## What is needed
Would you please transcribe the records below exactly, leaving out the pictures?

☆ ☆ ☆ ☆ ☆

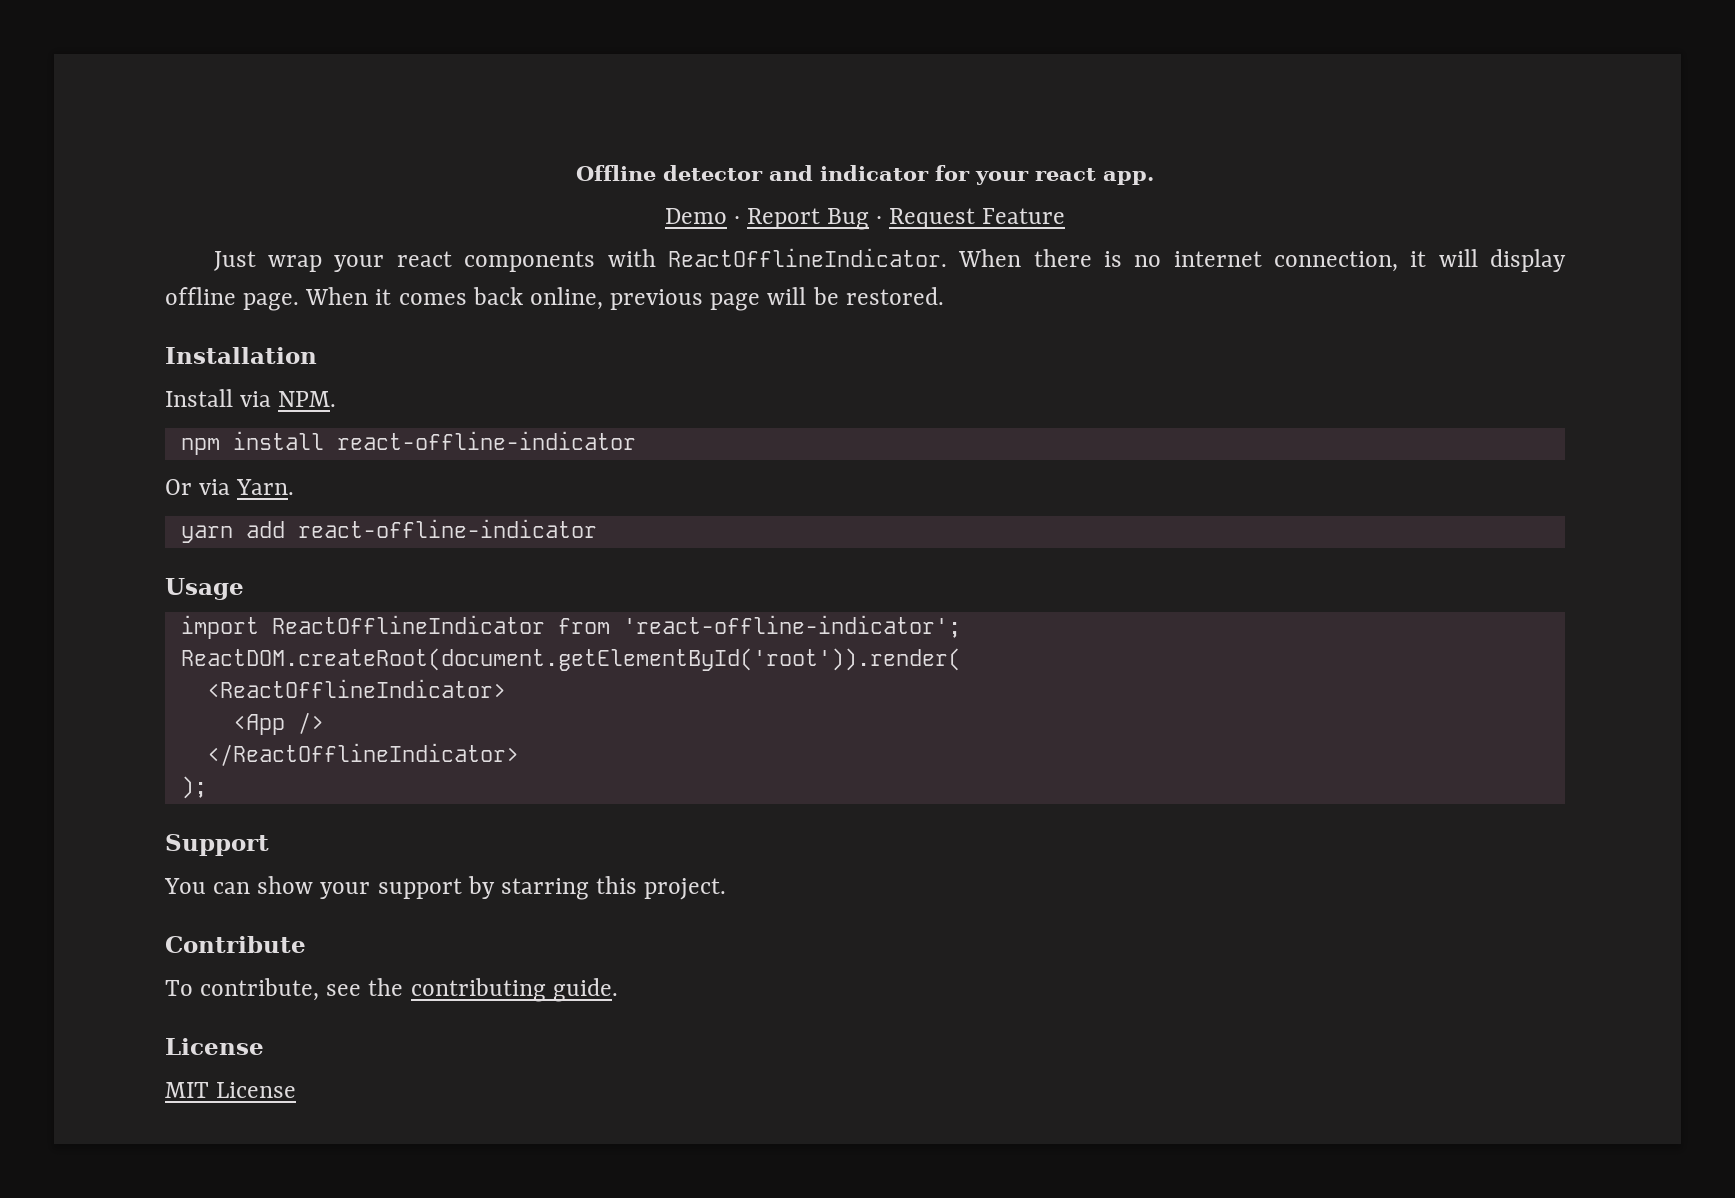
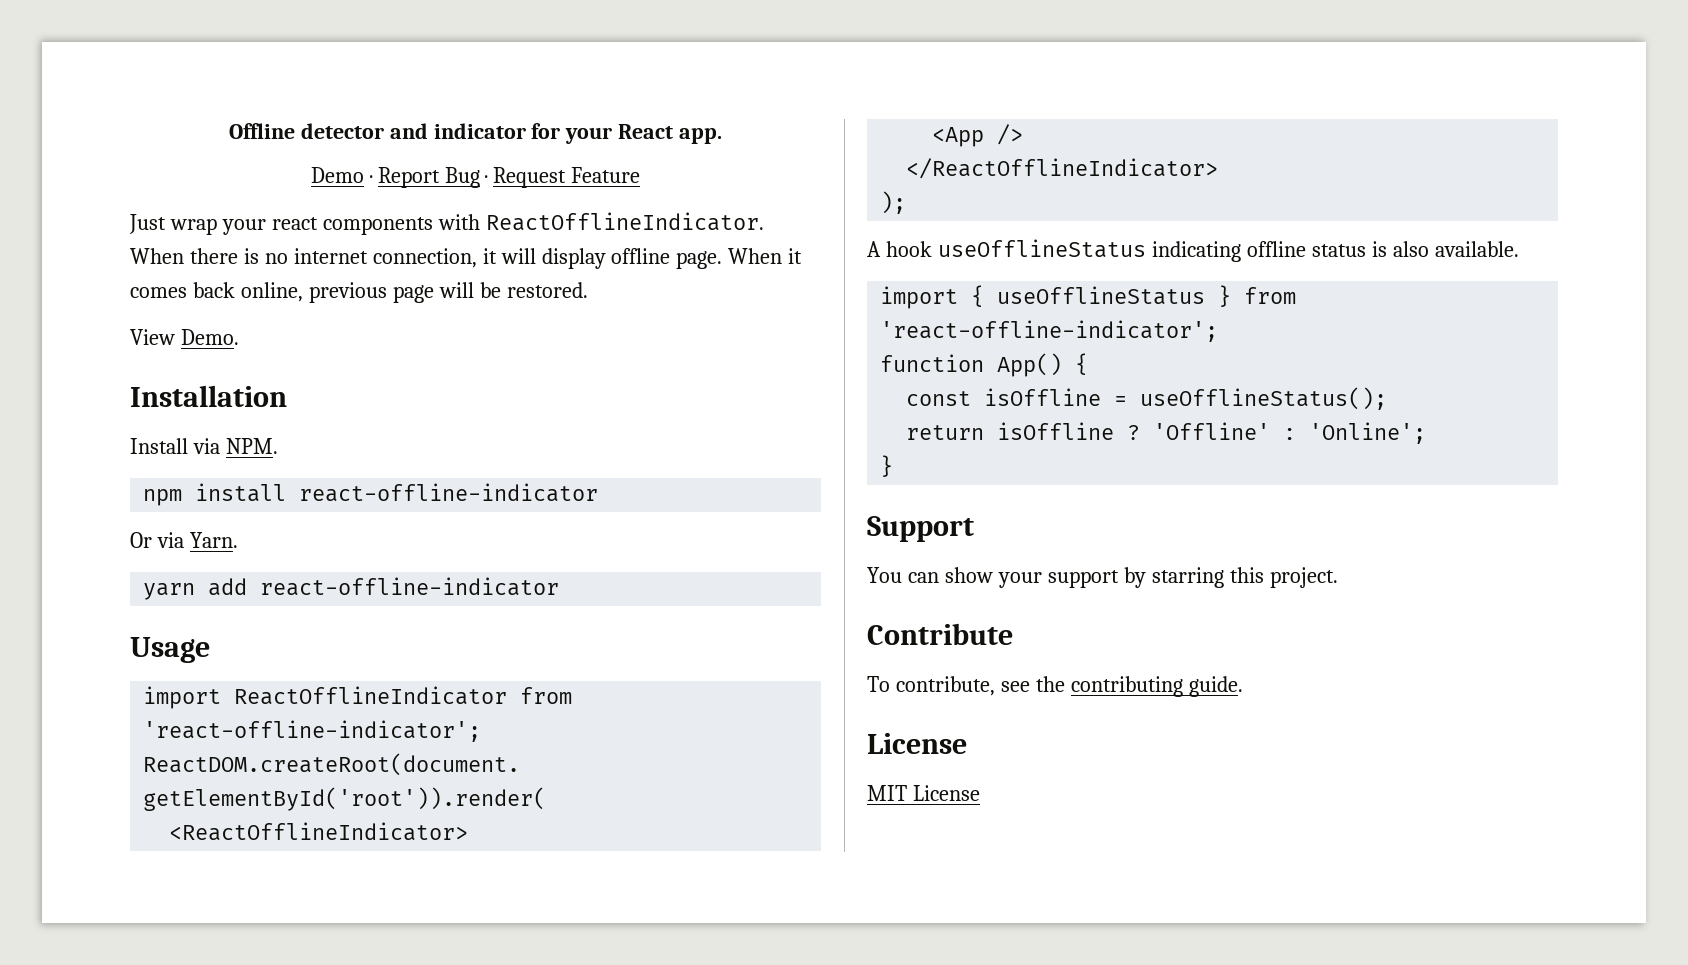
[1035,168,1096,181] react -> [618,124,674,139] React
(944, 296) none -> [130,329,239,345] // View Demo.
(207, 787) none -> [867,239,1519,262] [880,285,1297,309] [880,320,1219,342] [880,353,1089,377] [906,387,1388,410] [906,422,1427,444] [880,455,894,477] // A hook useOfflineStatus indicating offline status is also available. // import { useOfflineStatus } from 'react-offline-indicator'; // function App() { // const isOffline = useOfflineStatus(); // return isOffline ? 'Offline' : 'Online'; // }

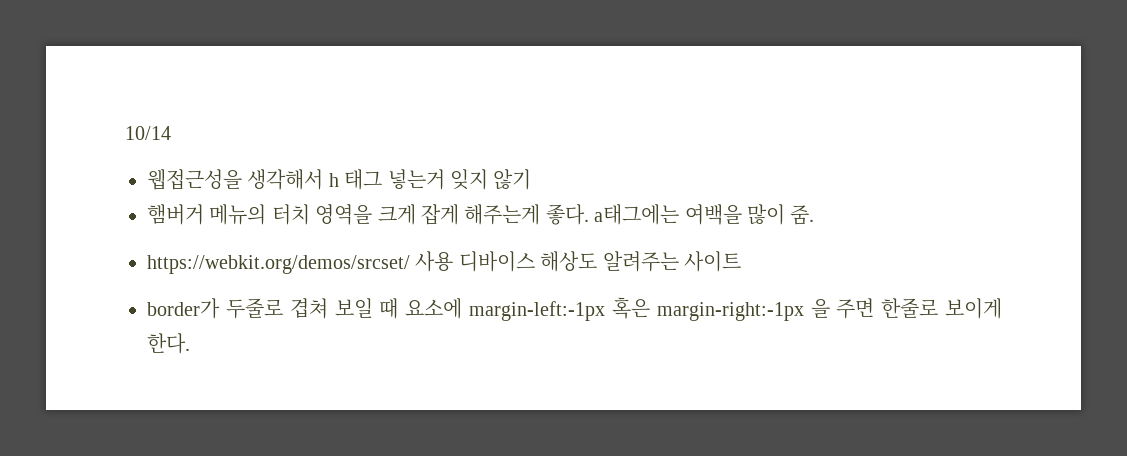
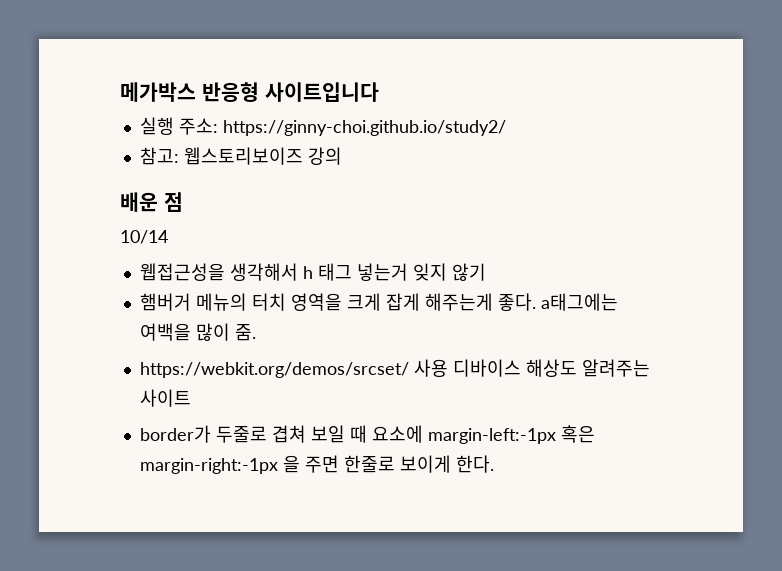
(125, 133) none -> [120,82,379,102] [139,117,506,136] [139,147,342,165] [120,192,183,212] 메가박스 반응형 사이트입니다 // 실행 주소: https://ginny-choi.github.io/study2/ // 참고: 웹스토리보이즈 강의 // 배운 점 //

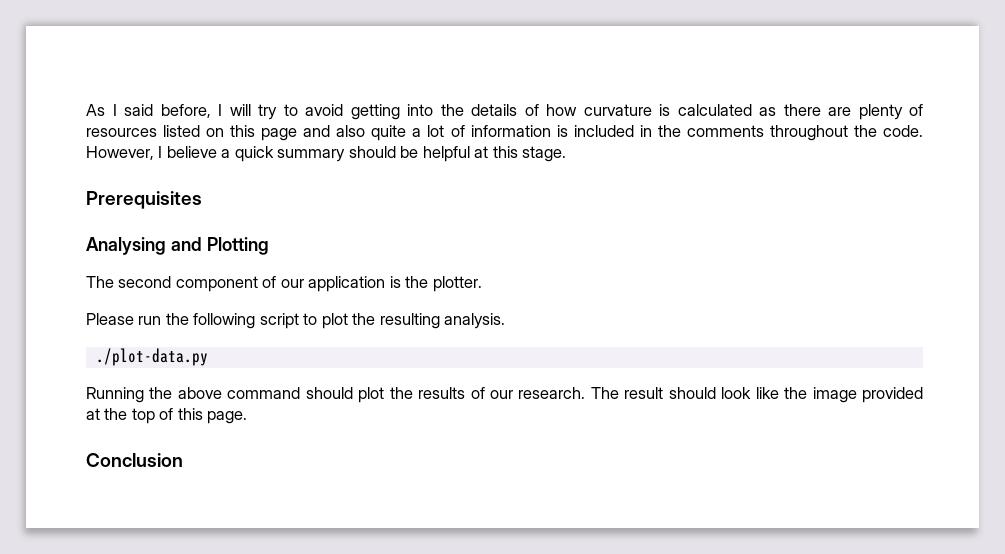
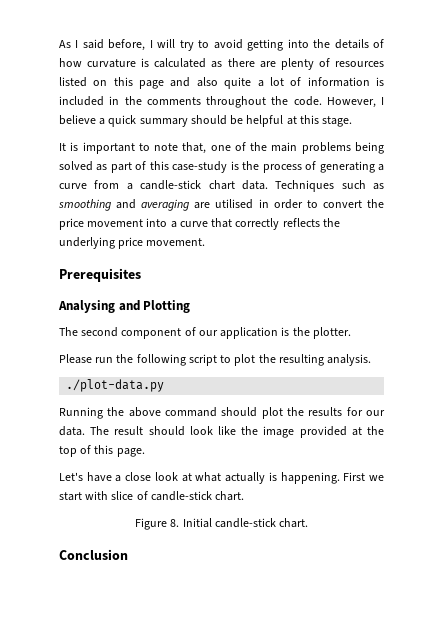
(567, 154) none -> [59,142,384,154] [59,161,384,173] [59,180,384,192] [58,199,384,211] [59,218,340,230] [59,237,206,249] // It is important to note that, one of the main problems being solved as part of this case-study is the process of generating a curve from a candle-stick chart data. Techniques such as smoothing and averaging are utilised in order to convert the price movement into a curve that correctly reflects the underlying price movement.
[470,387,586,399] of our research. -> [346,407,385,416] [59,426,85,436] for our data.
(248, 417) none -> [59,472,384,484] [59,491,245,501] [135,518,308,530] // Let's have a close look at what actually is happening. First we start with slice of candle-stick chart. // Figure 8. Initial candle-stick chart.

☆ ☆ ☆ ☆ ☆

## Solution below
[1035,168,1096,181] react -> [618,124,674,139] React
(944, 296) none -> [130,329,239,345] // View Demo.
(207, 787) none -> [867,239,1519,262] [880,285,1297,309] [880,320,1219,342] [880,353,1089,377] [906,387,1388,410] [906,422,1427,444] [880,455,894,477] // A hook useOfflineStatus indicating offline status is also available. // import { useOfflineStatus } from 'react-offline-indicator'; // function App() { // const isOffline = useOfflineStatus(); // return isOffline ? 'Offline' : 'Online'; // }

(125, 133) none -> [120,82,379,102] [139,117,506,136] [139,147,342,165] [120,192,183,212] 메가박스 반응형 사이트입니다 // 실행 주소: https://ginny-choi.github.io/study2/ // 참고: 웹스토리보이즈 강의 // 배운 점 //

(567, 154) none -> [59,142,384,154] [59,161,384,173] [59,180,384,192] [58,199,384,211] [59,218,340,230] [59,237,206,249] // It is important to note that, one of the main problems being solved as part of this case-study is the process of generating a curve from a candle-stick chart data. Techniques such as smoothing and averaging are utilised in order to convert the price movement into a curve that correctly reflects the underlying price movement.
[470,387,586,399] of our research. -> [346,407,385,416] [59,426,85,436] for our data.
(248, 417) none -> [59,472,384,484] [59,491,245,501] [135,518,308,530] // Let's have a close look at what actually is happening. First we start with slice of candle-stick chart. // Figure 8. Initial candle-stick chart.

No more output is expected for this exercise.